Arrange the material below as a numbered list with one line per entry, omitting blank lines. Leave the pictures out of your answer.
[[ Data listing open ]]
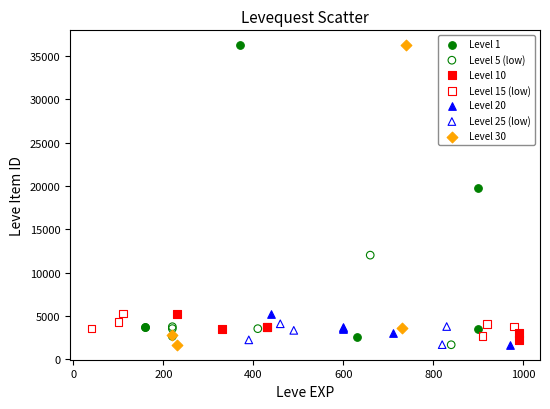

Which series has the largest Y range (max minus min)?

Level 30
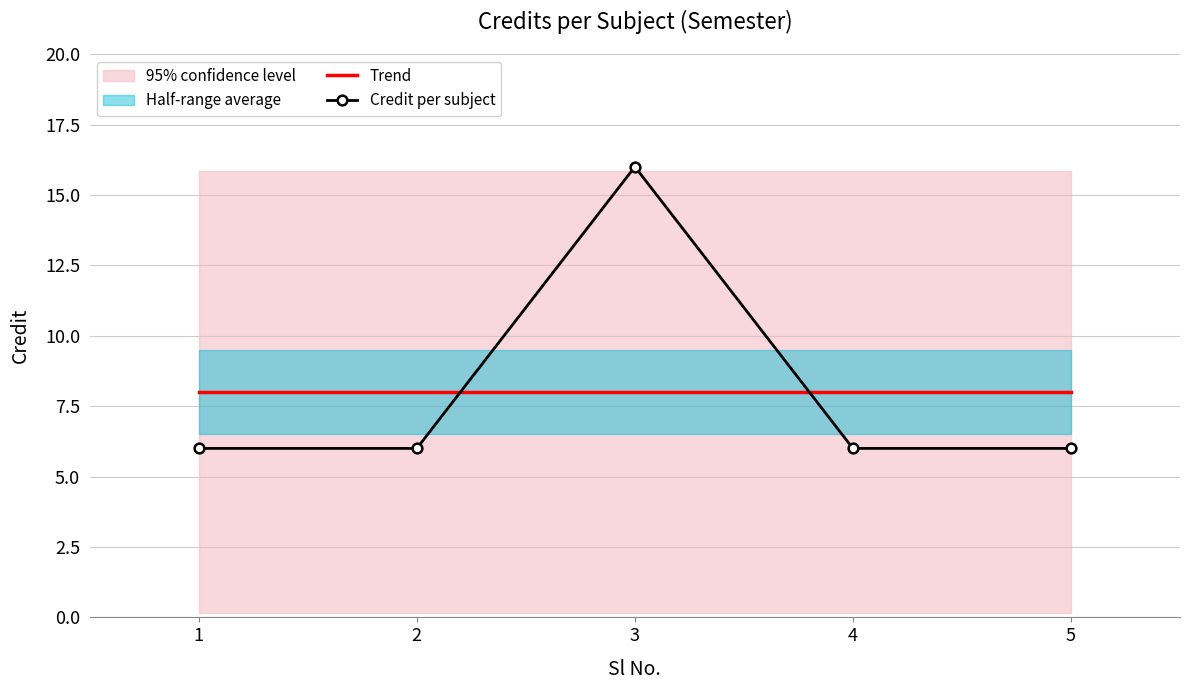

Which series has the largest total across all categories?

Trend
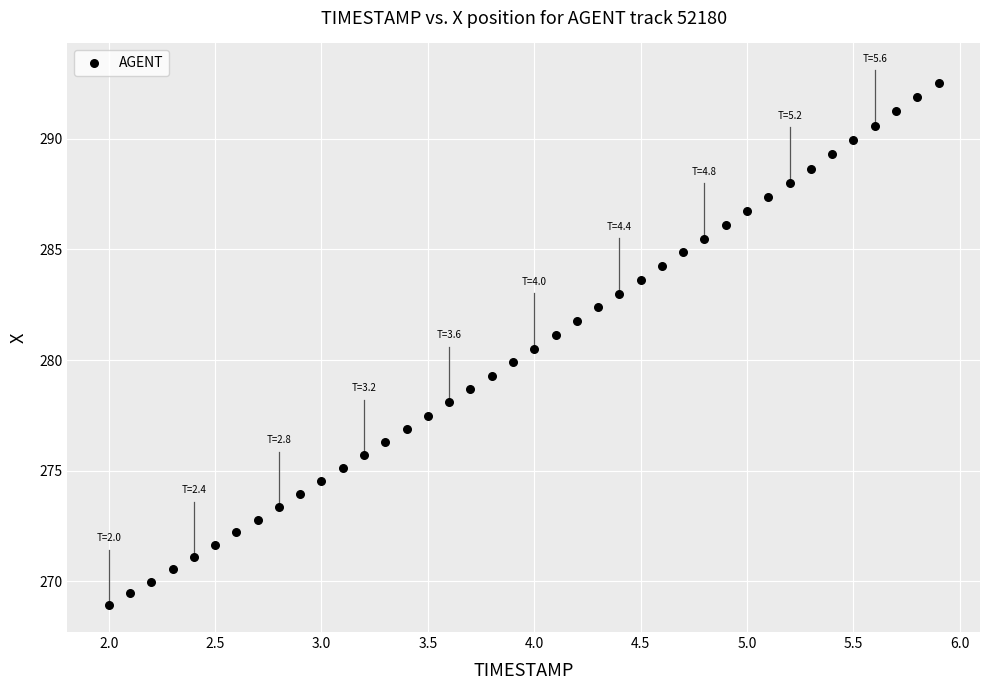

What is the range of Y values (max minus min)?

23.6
[[ Data listing closed ]]
_Expected answer_
1. Which series has the largest Y range (max minus min)?
2. Level 30
3. Which series has the largest total across all categories?
4. Trend
5. What is the range of Y values (max minus min)?
6. 23.6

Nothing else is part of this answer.